Complete the following >>
A. Translate this sentence from the forum thread on Elasticsearch shard reallocation into Spanish: "The allow_primary parameter will force a new empty primary shard to be allocated without any data."
B. Write the next reply in the forum thread on Elasticsearch shard reallocation, picking up after its final sentence.

Excerpt provided >>
☆ ☆ ☆ ☆ ☆ ☆ ☆
Does the replica shards automatically get deleted after reallocation using the cluster reroute api when nodes go down

Hello,
We are manually reallocating shards to active nodes using the Cluster Reroute API after one or more nodes go down and indices turn red. We basically find the unassigned shards for indices that are red and move the primary shards to a currently active node and ES automatically creates the replica shards. We want to ensure that we dont have any stale data lying around. The elasticsearch documentation on cluster reroute API states the following:

The allow_primary parameter will force a new empty primary shard to be allocated without any data. If a node which has a copy of the original primary shard (including data) rejoins the cluster later on, that data will be deleted: the old shard copy will be replaced by the new live shard copy.

https://www.elastic.co/guide/en/elasticsearch/reference/current/cluster-reroute.html

Our question is:
If a node which has a copy of the original replica shard(including data) rejoins the cluster later on, Does that data gets deleted as well?
In other words,
Does ES clean up data for both primary and replica shards if they have been reallocated and later, the original node containing those shards comes back into the cluster?

Why are you having to do this manually? ES should just manage this transparently.

Depends what version you are on.

ES seems to rebalance when one or more shards are available. For instance, if index is configured to have 2 copies of shards(one primary and one replica). If both primary and replica shards are lost due to two different nodes going down before the ES has a chance to rebalance. Then, the index will go red and never recover. We found that during our testing. We are manually reallocating the primary shard onto an active node and then ES automatically creates a replica shard. These have no data.
☆ ☆ ☆ ☆ ☆ ☆ ☆
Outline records
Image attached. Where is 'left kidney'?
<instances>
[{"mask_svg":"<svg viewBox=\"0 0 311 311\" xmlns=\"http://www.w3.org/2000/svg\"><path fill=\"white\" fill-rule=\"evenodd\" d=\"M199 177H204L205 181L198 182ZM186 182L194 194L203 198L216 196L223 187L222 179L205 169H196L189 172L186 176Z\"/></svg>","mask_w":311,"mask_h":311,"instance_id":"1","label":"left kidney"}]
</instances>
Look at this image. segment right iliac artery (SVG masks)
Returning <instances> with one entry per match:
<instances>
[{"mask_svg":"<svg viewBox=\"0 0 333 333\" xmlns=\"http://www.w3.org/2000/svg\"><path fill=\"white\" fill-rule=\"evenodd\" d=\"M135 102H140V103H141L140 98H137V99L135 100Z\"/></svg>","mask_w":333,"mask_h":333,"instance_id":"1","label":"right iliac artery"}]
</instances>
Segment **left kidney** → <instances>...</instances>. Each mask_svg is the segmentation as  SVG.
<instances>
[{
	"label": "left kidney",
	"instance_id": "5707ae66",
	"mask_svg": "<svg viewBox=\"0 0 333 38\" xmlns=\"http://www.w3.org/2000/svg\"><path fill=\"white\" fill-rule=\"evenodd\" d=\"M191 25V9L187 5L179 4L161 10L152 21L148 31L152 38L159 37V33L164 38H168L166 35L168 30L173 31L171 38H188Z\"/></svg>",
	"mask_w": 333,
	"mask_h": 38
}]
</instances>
☆ ☆ ☆ ☆ ☆ ☆ ☆
Final answers >>
A. El parámetro allow_primary forzará la asignación de un nuevo shard primario vacío, sin ningún dato.

B.
We are on 1.7.3

Then that's expected, ES cannot recover data from a shard that no longer exists in the cluster anywhere.

What is the behavior if:

  1. both primary and replica shards are lost due to two nodes(1 and 2) going down.
  2. Both are re-assigned to active nodes using the reallocate API.
  3. Nodes(1 and 2) that were down re-join the cluster.

The ES documentation says that the PRIMARY shard on node rejoining the cluster will be deleted. But, does not mention anything about the replica shard.
Does the replica shard gets deleted as well?

Yep it will becuase there will be an existing replica.

Where is that in the docs, we can get it updated.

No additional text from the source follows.